Google's sister security firm Chronicle launches ‘Backstory’

  • Liam Tung (CSO Online)
  • 05 March, 2019 07:47

A year after Google parent company Alphabet unveiled the security company, Chronicle, it has launched its first product called Backstory. 

The service, announced on Monday at the RSA security conference, allows companies to privately upload petabytes of internal security telemetry data to a private container within Google’s cloud infrastructure in order to detect and investigate new security threats. It’s based on services and tools that Google built to protect its network.  

Companies would upload data such as DNS traffic, netflow, security information and event management (SIEM) tools, device logs, proxy logs and so on that gets analyzed and indexed by Chronicle’s analytics engine. 

The idea behind the service is to allow companies to store more security data for longer than they previously may have done due to budget constraints. This should allow security analysts to go back further to pinpoint a particular malware attack and dig up potential indicator of compromise (IOCs).  

Backstory is integrated with VirusTotal, the malware intelligence service that Google acquired in 2012 and became part of Chronicle when it was announced. The service is also integrated with threat intelligence services from security firms Avast and Proofpoint. 

Chronicle’s “fixed pricing” for Backstory's licensing model is meant to challenge rivals that charge customers based on the amount of information they process and should address the problem of organizations choosing to sacrificing data to keep within budget.

The example it uses is the hack of the Democratic National Committee (DNC) which resulted in the 2016 leak of thousands of emails from Hillary Clinton’s campaign. The DNC and a security vendor missed a piece of Linux malware that communicated with that domain “linuxkrnl.net".    

Analysts would then search for the domain using Chronicle’s VirusTotal Private Graph, which would return all the IP addresses and domains names related to the suspect domain.   

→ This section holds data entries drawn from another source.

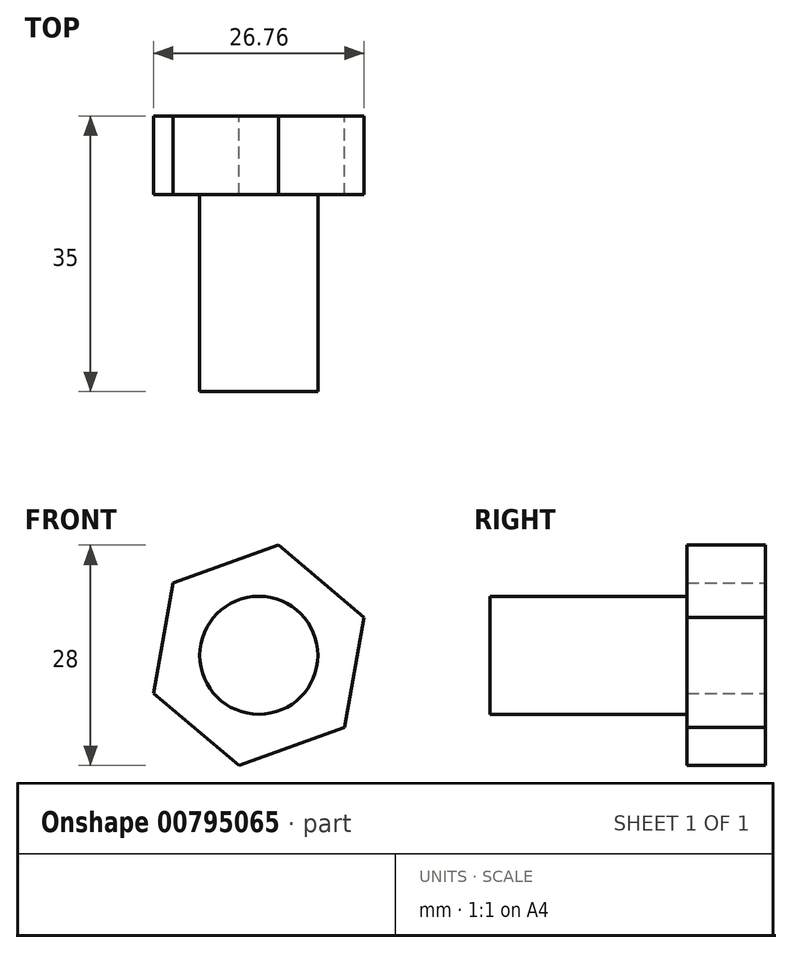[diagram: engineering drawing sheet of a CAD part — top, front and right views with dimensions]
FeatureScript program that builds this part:
annotation { "Feature Type Name" : "Feature", "Feature Type Description" : "" }
export const myFeature = defineFeature(function(context is Context, id is Id, definition is map)
    precondition{}
    {
        {
            var Q0;
            Q0=qCreatedBy(makeId("Front.planeOp"),FACE);
            var sketch = newSketch(context, id + "F0", { "sketchPlane" : qUnion([Q0])});
            skCircle(sketch, "E0.cCircle", {"center": v(0, 0) * mm, "radius": 12.32 * mm, "construction": true});
            skLineSegment(sketch, "E0.0", {"start": v(2.51, 14) * mm, "end": v(13.38, 4.83) * mm});
            skLineSegment(sketch, "E0.1", {"start": v(13.38, 4.83) * mm, "end": v(10.87, -9.17) * mm});
            skLineSegment(sketch, "E0.2", {"start": v(10.87, -9.17) * mm, "end": v(-2.51, -14) * mm});
            skLineSegment(sketch, "E0.3", {"start": v(-2.51, -14) * mm, "end": v(-13.38, -4.83) * mm});
            skLineSegment(sketch, "E0.4", {"start": v(-13.38, -4.83) * mm, "end": v(-10.87, 9.17) * mm});
            skLineSegment(sketch, "E0.5", {"start": v(-10.87, 9.17) * mm, "end": v(2.51, 14) * mm});
            skPoint(sketch, "E0.0.midPoint", {"position": v(7.95, 9.41) * mm});
            skCircle(sketch, "E1", {"center": v(0, 0) * mm, "radius": 7.5 * mm});
            skSolve(sketch);
        }
        {
            var Q0;
            Q0=makeQuery(id+"F0.imprint","IMPRINT",FACE,{"disambiguationData":[TD([[makeQuery(id+"F0.imprint","IMPRINT",EDGE,{"derivedFrom":sQuery(id+"F0.wireOp",EDGE,"E1")}),1.0]])]});
            extrude(context, id + "F1", {"entities" : qUnion([Q0]), "depth" : 35 * mm, "offsetDistance" : 25 * mm});
        }
        {
            var Q0;
            Q0=makeQuery(id+"F0.imprint","IMPRINT",FACE,{"disambiguationData":[TD([[makeQuery(id+"F0.imprint","IMPRINT",EDGE,{"derivedFrom":sQuery(id+"F0.wireOp",EDGE,"E0.0")}),-1.0]])]});
            extrude(context, id + "F2", {"entities" : qUnion([Q0]), "operationType" : NewBodyOperationType.ADD, "depth" : 10 * mm, "offsetDistance" : 25 * mm});
        }
    });
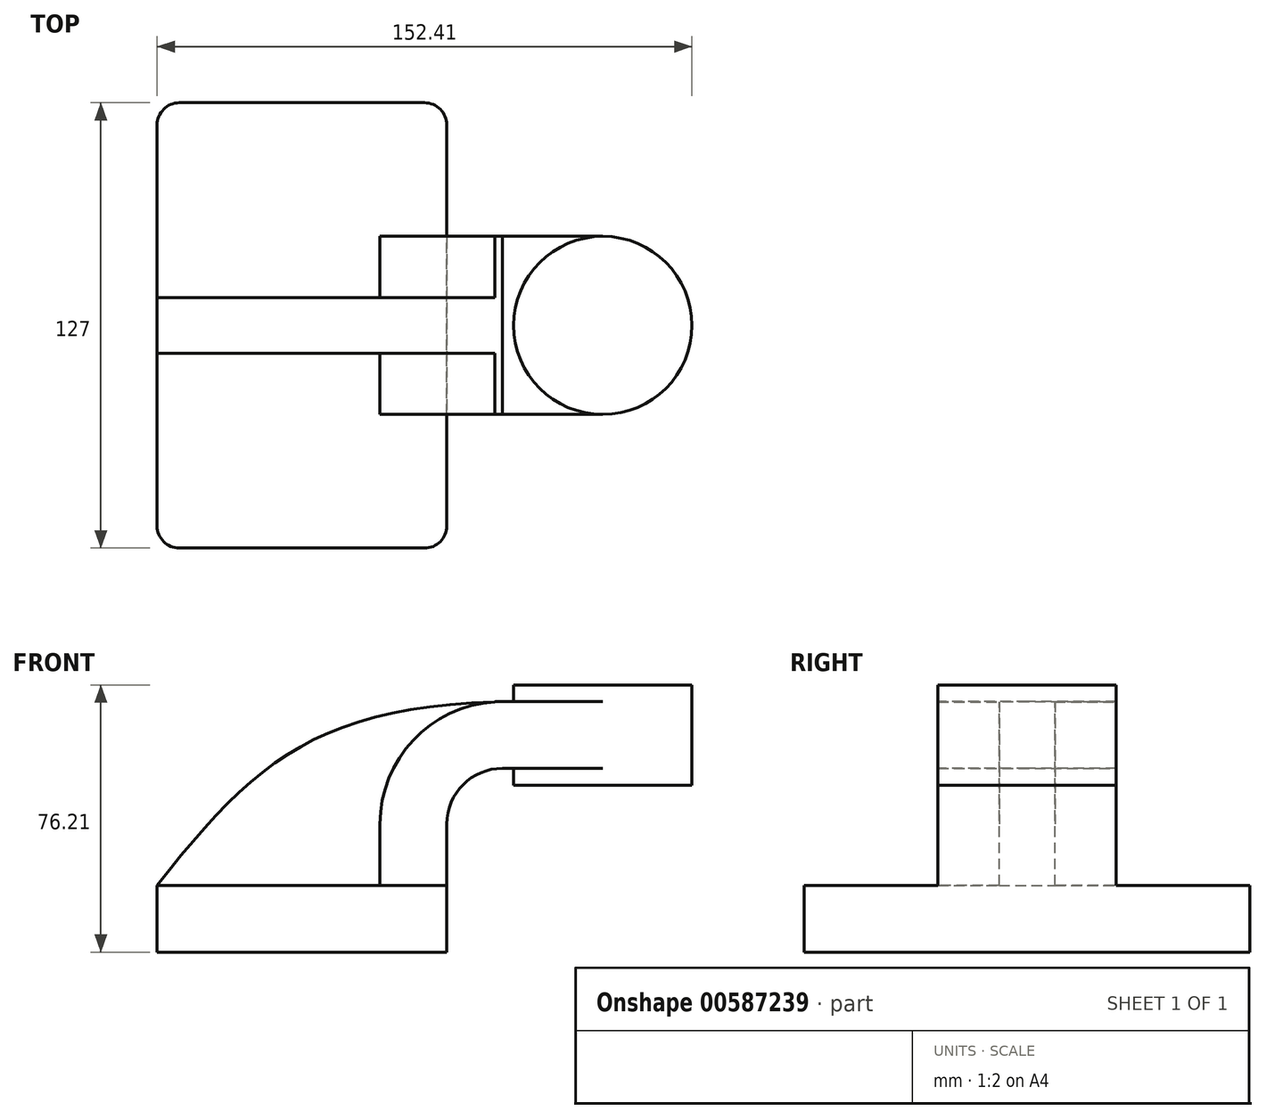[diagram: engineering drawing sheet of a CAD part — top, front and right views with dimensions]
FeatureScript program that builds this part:
annotation { "Feature Type Name" : "Feature", "Feature Type Description" : "" }
export const myFeature = defineFeature(function(context is Context, id is Id, definition is map)
    precondition{}
    {
        {
            var Q0;
            Q0=qCreatedBy(makeId("Front.planeOp"),FACE);
            var sketch = newSketch(context, id + "F0", { "sketchPlane" : qUnion([Q0])});
            skLineSegment(sketch, "E0.bottom", {"start": v(-41.28, 9.52) * mm, "end": v(41.28, 9.53) * mm});
            skLineSegment(sketch, "E0.top", {"start": v(-41.28, -9.53) * mm, "end": v(41.28, -9.53) * mm});
            skLineSegment(sketch, "E0.left", {"start": v(-41.28, 9.52) * mm, "end": v(-41.27, -9.53) * mm});
            skLineSegment(sketch, "E0.right", {"start": v(41.28, 9.53) * mm, "end": v(41.28, -9.52) * mm});
            skPoint(sketch, "E0.middle", {"position": v(0, 0) * mm});
            skLineSegment(sketch, "E1.bottom", {"start": v(60.32, 66.68) * mm, "end": v(111.12, 66.68) * mm});
            skLineSegment(sketch, "E1.top", {"start": v(60.32, 38.1) * mm, "end": v(111.12, 38.1) * mm});
            skLineSegment(sketch, "E1.left", {"start": v(60.32, 66.68) * mm, "end": v(60.32, 38.1) * mm});
            skLineSegment(sketch, "E1.right", {"start": v(111.12, 66.68) * mm, "end": v(111.12, 38.1) * mm});
            skPoint(sketch, "E1.middle", {"position": v(85.72, 52.39) * mm});
            skLineSegment(sketch, "E2", {"start": v(41.27, 9.53) * mm, "end": v(41.27, 27) * mm});
            skArc(sketch, "E3", {"start": v(41.27, 27) * mm, "mid": v(45.92, 38.23) * mm, "end": v(57.15, 42.88) * mm});
            skLineSegment(sketch, "E4", {"start": v(57.15, 42.88) * mm, "end": v(85.72, 42.88) * mm});
            skLineSegment(sketch, "E5.0", {"start": v(57.15, 61.93) * mm, "end": v(85.72, 61.93) * mm});
            skArc(sketch, "E5.1", {"start": v(22.22, 27) * mm, "mid": v(32.45, 51.7) * mm, "end": v(57.15, 61.93) * mm});
            skLineSegment(sketch, "E5.2", {"start": v(22.22, 9.53) * mm, "end": v(22.22, 27) * mm});
            skLineSegment(sketch, "E6", {"start": v(85.72, 38.1) * mm, "end": v(85.72, 66.68) * mm});
            skFitSpline(sketch, "E7", {"points": [v(-41.28, 9.52) * mm, v(57.15, 61.93) * mm], "startDerivative": vector(82.32, 105.03) * mm, "endDerivative": vector(159.51, 4.42) * mm});
            skSolve(sketch);
        }
        {
            var Q0;
            Q0=makeQuery(id+"F0.imprint","IMPRINT",FACE,{"disambiguationData":[TD([[makeQuery(id+"F0.imprint","IMPRINT",EDGE,{"derivedFrom":sQuery(id+"F0.wireOp",EDGE,"E0.top")}),1.0]])]});
            extrude(context, id + "F1", {"entities" : qUnion([Q0]), "endBound" : BoundingType.SYMMETRIC, "oppositeDirection" : true, "depth" : 127 * mm, "offsetDistance" : 25.4 * mm});
        }
        {
            var Q0;
            {var subQ1=sQuery(id+"F0.wireOp",EDGE,"E2");Q0=makeQuery(id+"F0.imprint","IMPRINT",FACE,{"disambiguationData":[TD([[makeQuery(id+"F0.imprint","IMPRINT",EDGE,{"derivedFrom":subQ1}),1.0]])]});}
            extrude(context, id + "F2", {"entities" : qUnion([Q0]), "operationType" : NewBodyOperationType.ADD, "endBound" : BoundingType.SYMMETRIC, "depth" : 50.8 * mm, "offsetDistance" : 25.4 * mm});
        }
        {
            var Q0;
            {var subQ3=sQuery(id+"F0.wireOp",EDGE,"E5.2");Q0=makeQuery(id+"F0.imprint","IMPRINT",FACE,{"disambiguationData":[TD([[makeQuery(id+"F0.imprint","IMPRINT",EDGE,{"derivedFrom":subQ3}),1.0]])]});}
            extrude(context, id + "F3", {"entities" : qUnion([Q0]), "operationType" : NewBodyOperationType.ADD, "endBound" : BoundingType.SYMMETRIC, "depth" : 15.88 * mm, "offsetDistance" : 25.4 * mm});
        }
        {
            var Q0;
            {var subQ0=sQuery(id+"F0.wireOp",EDGE,"E5.0");var subQ1=sQuery(id+"F0.wireOp",EDGE,"E1.left");var subQ2=makeQuery(id+"F0.imprint","INTERSECT",VERTEX,{"derivedFrom":[subQ1,subQ0]});Q0=makeQuery(id+"F0.imprint","IMPRINT",FACE,{"disambiguationData":[TD([[makeQuery(id+"F0.imprint","IMPRINT",EDGE,{"disambiguationData":[TD([[subQ2,-1.0]])],"derivedFrom":subQ1}),1.0]])]});}
            extrude(context, id + "F4", {"entities" : qUnion([Q0]), "operationType" : NewBodyOperationType.ADD, "endBound" : BoundingType.SYMMETRIC, "depth" : 50.8 * mm, "offsetDistance" : 25.4 * mm});
        }
        {
            var Q0;
            {var subQ4=sQuery(id+"F0.wireOp",EDGE,"E1.right");Q0=makeQuery(id+"F0.imprint","IMPRINT",FACE,{"disambiguationData":[TD([[makeQuery(id+"F0.imprint","IMPRINT",EDGE,{"derivedFrom":subQ4}),-1.0]])]});}
            var Q1;
            Q1=sQuery(id+"F0.wireOp",EDGE,"E6");
            revolve(context, id + "F5", {"operationType" : NewBodyOperationType.ADD, "entities" : qUnion([Q0]), "axis" : qUnion([Q1]), "revolveType" : RevolveType.FULL});
        }
        {
            var Q0;
            Q0=makeQuery(id+"F1.opExtrude","CAP_EDGE",EDGE,{"disambiguationData":[OSD([sQuery(id+"F0.wireOp",EDGE,"E0.right")])],"isStart":true});
            var Q1;
            Q1=makeQuery(id+"F1.opExtrude","CAP_EDGE",EDGE,{"disambiguationData":[OSD([sQuery(id+"F0.wireOp",EDGE,"E0.left")])],"isStart":true});
            var Q2;
            Q2=makeQuery(id+"F1.opExtrude","CAP_EDGE",EDGE,{"disambiguationData":[OSD([sQuery(id+"F0.wireOp",EDGE,"E0.right")])],"isStart":false});
            var Q3;
            Q3=makeQuery(id+"F1.opExtrude","CAP_EDGE",EDGE,{"disambiguationData":[OSD([sQuery(id+"F0.wireOp",EDGE,"E0.left")])],"isStart":false});
            fillet(context, id + "F6", {"entities" : qUnion([Q0, Q1, Q2, Q3]), "radius" : 6.35 * mm, "tangentPropagation" : true, "allowEdgeOverflow" : false});
        }
    });
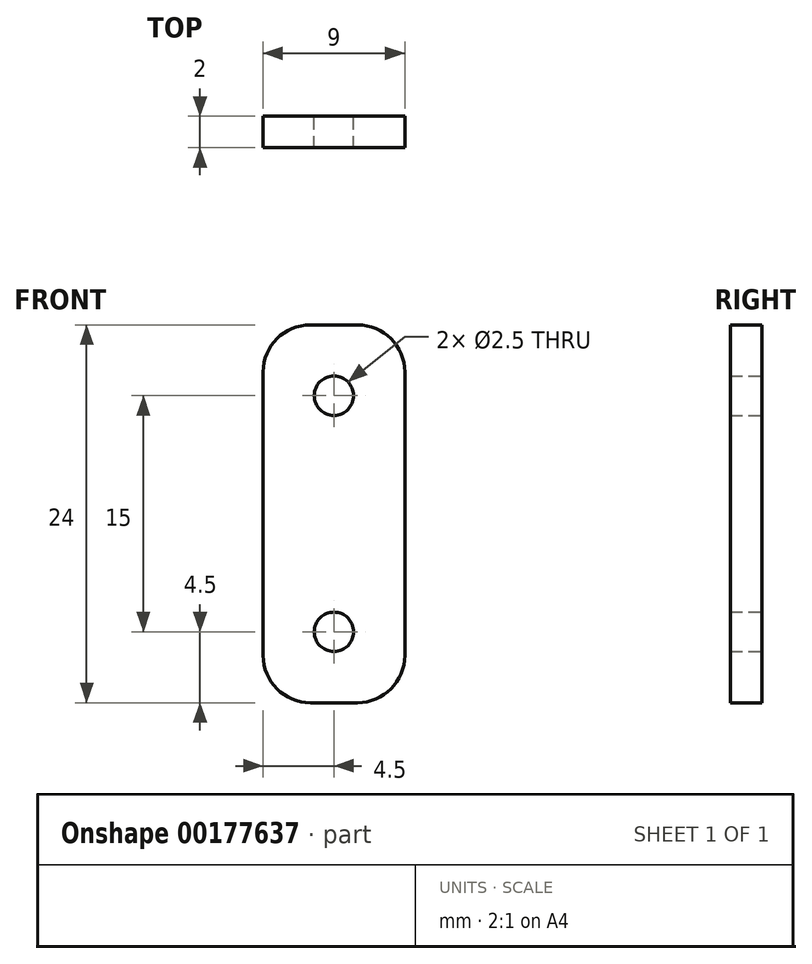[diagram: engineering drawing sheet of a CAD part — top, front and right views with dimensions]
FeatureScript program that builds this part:
annotation { "Feature Type Name" : "Feature", "Feature Type Description" : "" }
export const myFeature = defineFeature(function(context is Context, id is Id, definition is map)
    precondition{}
    {
        {
            var Q0;
            Q0=qCreatedBy(makeId("Front.planeOp"),FACE);
            var sketch = newSketch(context, id + "F0", { "sketchPlane" : qUnion([Q0])});
            skLineSegment(sketch, "E0.bottom", {"start": v(4.5, 12) * mm, "end": v(-4.5, 12) * mm});
            skLineSegment(sketch, "E0.top", {"start": v(4.5, -12) * mm, "end": v(-4.5, -12) * mm});
            skLineSegment(sketch, "E0.left", {"start": v(4.5, 12) * mm, "end": v(4.5, -12) * mm});
            skLineSegment(sketch, "E0.right", {"start": v(-4.5, 12) * mm, "end": v(-4.5, -12) * mm});
            skPoint(sketch, "E0.middle", {"position": v(0, 0) * mm});
            skCircle(sketch, "E1", {"center": v(0, 7.5) * mm, "radius": 1.25 * mm});
            skCircle(sketch, "E2", {"center": v(0, -7.5) * mm, "radius": 1.25 * mm});
            skSolve(sketch);
        }
        {
            var Q0;
            Q0=qSketchRegion(id+"F0",true);
            extrude(context, id + "F1", {"entities" : qUnion([Q0]), "depth" : 2 * mm});
        }
        {
            var Q0;
            Q0=makeQuery(id+"F1.opExtrude","SWEPT_EDGE",EDGE,{"disambiguationData":[OSD([sQuery(id+"F0.wireOp",EDGE,"E0.bottom"),sQuery(id+"F0.wireOp",EDGE,"E0.left")])]});
            var Q1;
            Q1=makeQuery(id+"F1.opExtrude","SWEPT_EDGE",EDGE,{"disambiguationData":[OSD([sQuery(id+"F0.wireOp",EDGE,"E0.bottom"),sQuery(id+"F0.wireOp",EDGE,"E0.right")])]});
            var Q2;
            Q2=makeQuery(id+"F1.opExtrude","SWEPT_EDGE",EDGE,{"disambiguationData":[OSD([sQuery(id+"F0.wireOp",EDGE,"E0.top"),sQuery(id+"F0.wireOp",EDGE,"E0.left")])]});
            var Q3;
            Q3=makeQuery(id+"F1.opExtrude","SWEPT_EDGE",EDGE,{"disambiguationData":[OSD([sQuery(id+"F0.wireOp",EDGE,"E0.top"),sQuery(id+"F0.wireOp",EDGE,"E0.right")])]});
            fillet(context, id + "F2", {"entities" : qUnion([Q0, Q1, Q2, Q3]), "radius" : 3 * mm, "tangentPropagation" : true, "allowEdgeOverflow" : false});
        }
    });
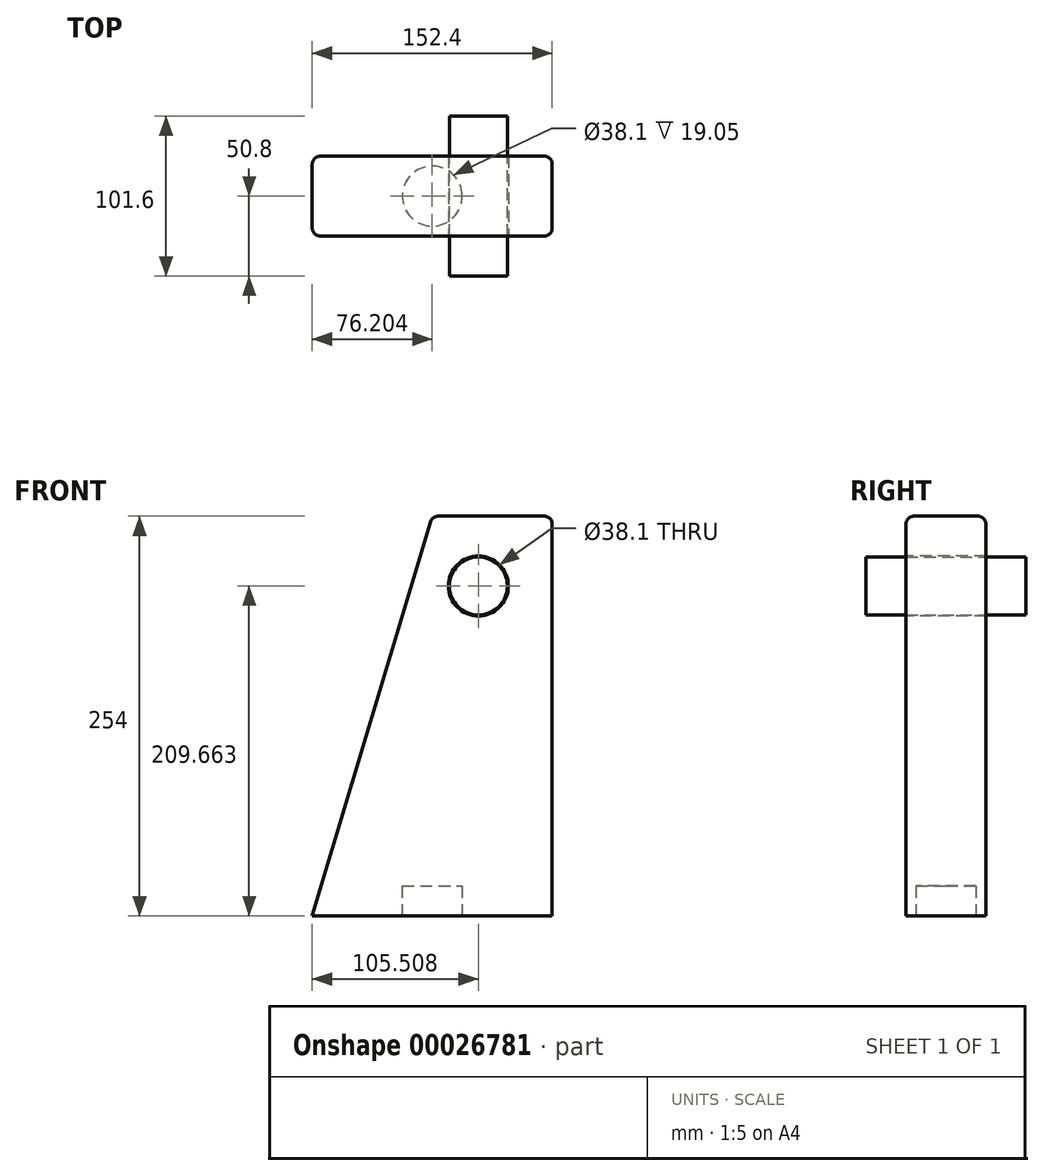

The Chronicle service will go head-to-head with Microsoft’s just announced security analytics services, Threat Hunter and Azure Sentinel, which Microsoft is pitching as the “first native SIEM within a major cloud platform”.  

The two cloud giants will take on SIEM market leaders, including Splunk, IBM. LogRhythm and AT&T-owned AlienVault, some of which now offer SIEM services via Amazon Web Services.